**Your goal:** Return the lines of the material from its very first line through the line containing "return. Some of", including both of those lines, exactly as they stand.

**Supplied material:**

________________________

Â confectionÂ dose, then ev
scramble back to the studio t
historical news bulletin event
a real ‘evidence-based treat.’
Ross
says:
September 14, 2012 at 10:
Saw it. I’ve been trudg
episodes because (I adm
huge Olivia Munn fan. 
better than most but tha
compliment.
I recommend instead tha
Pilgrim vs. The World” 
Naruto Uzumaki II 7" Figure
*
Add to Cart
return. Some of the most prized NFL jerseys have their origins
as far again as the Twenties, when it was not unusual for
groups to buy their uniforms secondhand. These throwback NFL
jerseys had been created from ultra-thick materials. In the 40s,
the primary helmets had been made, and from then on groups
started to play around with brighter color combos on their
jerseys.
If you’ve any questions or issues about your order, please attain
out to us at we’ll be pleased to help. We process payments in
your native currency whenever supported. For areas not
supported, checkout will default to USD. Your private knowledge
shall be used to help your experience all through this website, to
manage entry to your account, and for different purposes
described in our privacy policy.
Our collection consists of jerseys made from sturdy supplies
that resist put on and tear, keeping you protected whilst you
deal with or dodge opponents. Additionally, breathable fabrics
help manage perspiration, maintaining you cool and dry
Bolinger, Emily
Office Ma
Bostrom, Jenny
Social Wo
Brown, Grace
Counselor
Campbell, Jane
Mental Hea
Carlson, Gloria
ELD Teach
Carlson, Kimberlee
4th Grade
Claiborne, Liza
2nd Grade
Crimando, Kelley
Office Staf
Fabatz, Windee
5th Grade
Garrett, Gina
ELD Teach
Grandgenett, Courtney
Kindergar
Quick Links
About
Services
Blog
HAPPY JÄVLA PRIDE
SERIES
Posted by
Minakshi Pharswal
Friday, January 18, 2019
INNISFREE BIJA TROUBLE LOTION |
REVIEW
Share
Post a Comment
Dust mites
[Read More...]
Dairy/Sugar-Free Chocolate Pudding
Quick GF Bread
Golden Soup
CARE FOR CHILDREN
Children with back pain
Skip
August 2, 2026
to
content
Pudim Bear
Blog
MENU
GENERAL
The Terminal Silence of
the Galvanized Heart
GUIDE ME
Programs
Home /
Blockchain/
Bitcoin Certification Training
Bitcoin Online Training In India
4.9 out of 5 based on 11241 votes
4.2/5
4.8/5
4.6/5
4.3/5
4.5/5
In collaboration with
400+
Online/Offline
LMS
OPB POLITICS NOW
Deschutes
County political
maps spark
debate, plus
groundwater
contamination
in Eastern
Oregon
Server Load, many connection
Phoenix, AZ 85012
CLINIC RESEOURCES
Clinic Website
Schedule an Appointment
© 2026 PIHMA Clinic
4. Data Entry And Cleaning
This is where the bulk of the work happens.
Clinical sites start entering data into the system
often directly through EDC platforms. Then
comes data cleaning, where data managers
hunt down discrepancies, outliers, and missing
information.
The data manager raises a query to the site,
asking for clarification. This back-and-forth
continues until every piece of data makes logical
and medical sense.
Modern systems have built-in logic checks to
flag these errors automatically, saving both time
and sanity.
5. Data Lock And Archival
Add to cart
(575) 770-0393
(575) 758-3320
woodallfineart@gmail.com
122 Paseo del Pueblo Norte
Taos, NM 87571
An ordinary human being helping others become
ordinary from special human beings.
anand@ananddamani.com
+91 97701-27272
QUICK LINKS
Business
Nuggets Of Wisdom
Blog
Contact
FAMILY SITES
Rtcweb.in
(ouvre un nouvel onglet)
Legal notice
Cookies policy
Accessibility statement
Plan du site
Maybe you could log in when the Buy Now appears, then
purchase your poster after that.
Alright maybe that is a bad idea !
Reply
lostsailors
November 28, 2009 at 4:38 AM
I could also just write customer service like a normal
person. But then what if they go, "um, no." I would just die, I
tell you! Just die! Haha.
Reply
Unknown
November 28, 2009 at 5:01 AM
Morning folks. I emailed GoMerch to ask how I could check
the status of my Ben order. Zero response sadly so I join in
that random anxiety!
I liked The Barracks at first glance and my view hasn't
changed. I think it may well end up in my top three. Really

________________________

**Task output:**
Â confectionÂ dose, then ev
scramble back to the studio t
historical news bulletin event
a real ‘evidence-based treat.’
Ross
says:
September 14, 2012 at 10:
Saw it. I’ve been trudg
episodes because (I adm
huge Olivia Munn fan. 
better than most but tha
compliment.
I recommend instead tha
Pilgrim vs. The World” 
Naruto Uzumaki II 7" Figure
*
Add to Cart
return. Some of the most prized NFL jerseys have their origins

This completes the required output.